DTV » Topics » How does the Committee minimize inappropriate business risks when setting performance goals and determining subsequent performance payouts?

This excerpt taken from the DTV DEF 14A filed Apr 20, 2009.

How does the Committee minimize inappropriate business risks when setting performance goals and determining subsequent performance payouts?

        The Committee is aware of the current economic conditions and the consequences to companies that have not appropriately balanced risk and reward in executive compensation. The Committee believes that the emphasis on long-term performance in the RSU program results in an overall compensation program that does not reward excessive risk-taking for the Company.
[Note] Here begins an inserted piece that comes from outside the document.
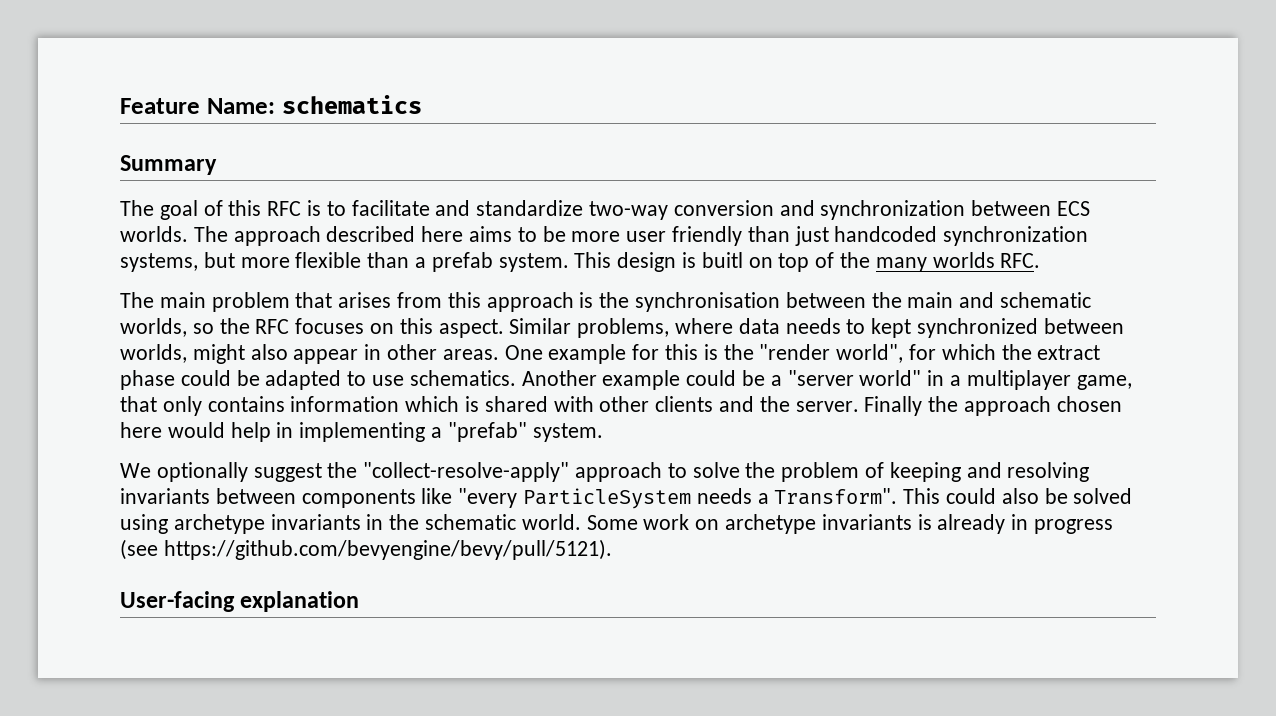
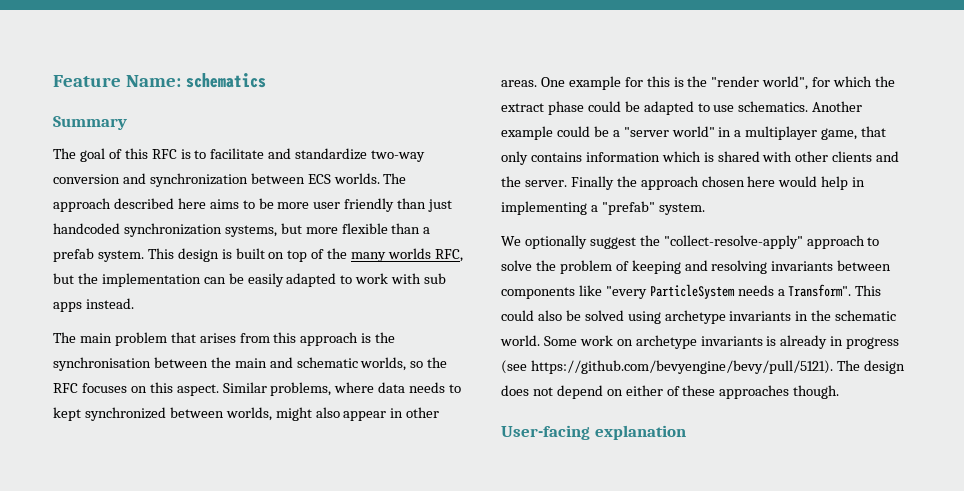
[701,252,743,268] buitl -> [235,248,265,259] built
[1000,253,1041,268] RFC. -> [434,249,463,262] [53,273,447,287] [53,298,134,312] RFC, but the implementation can be easily adapted to work with sub apps instead.
(612, 549) none -> [836,360,905,374] [501,385,840,399] The design does not depend on either of these approaches though.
The Company's compensation strategy is intended to mitigate risk by emphasizing long-term compensation and financial performance measures correlated with growing stockholder value rather than rewarding shorter performance and payout periods. Typically a third of our executive officers' total compensation is base salary, while the remaining two-thirds are tied to Company and individual performance; the emphasis on performance-based pay is greater for the CEO.

        Of this performance or at-risk compensation, for most executives, only about one-third of the value is focused on annual bonuses, while over two-thirds is denominated in shares and based on achieving longer term performance goals that are typically measured over periods of three years or more. The long-term performance goals, in turn, are selected as financial or operating measures that increase the Company's value to stockholders if achieved. The long-term program's specific focus on share-based compensation over a multi-year period, in combination with executive share ownership guidelines set by the Committee, reflects the program's goals of risk assumption and sharing between executives and stockholders. Further, the emphasis on long-term compensation over annual bonuses mitigates risks associated with achieving short-term goals that could potentially be detrimental to stockholders over the longer-term, because this could be expected to diminish the potential value of the named executive officers' long-term incentive awards.

        The Company also believes that the possibility of rewarding excessively risky short-term focused behavior is reduced by using a cash-flow based (rather than just accounting earnings) metric for funding the maximum annual bonus to executives, then adjusting downward based on the Committee's consideration of various operating and financial performance metrics. This approach does not reward executives for managing to specific pre-determined metrics which may not, in hindsight, be in the Company's best interest.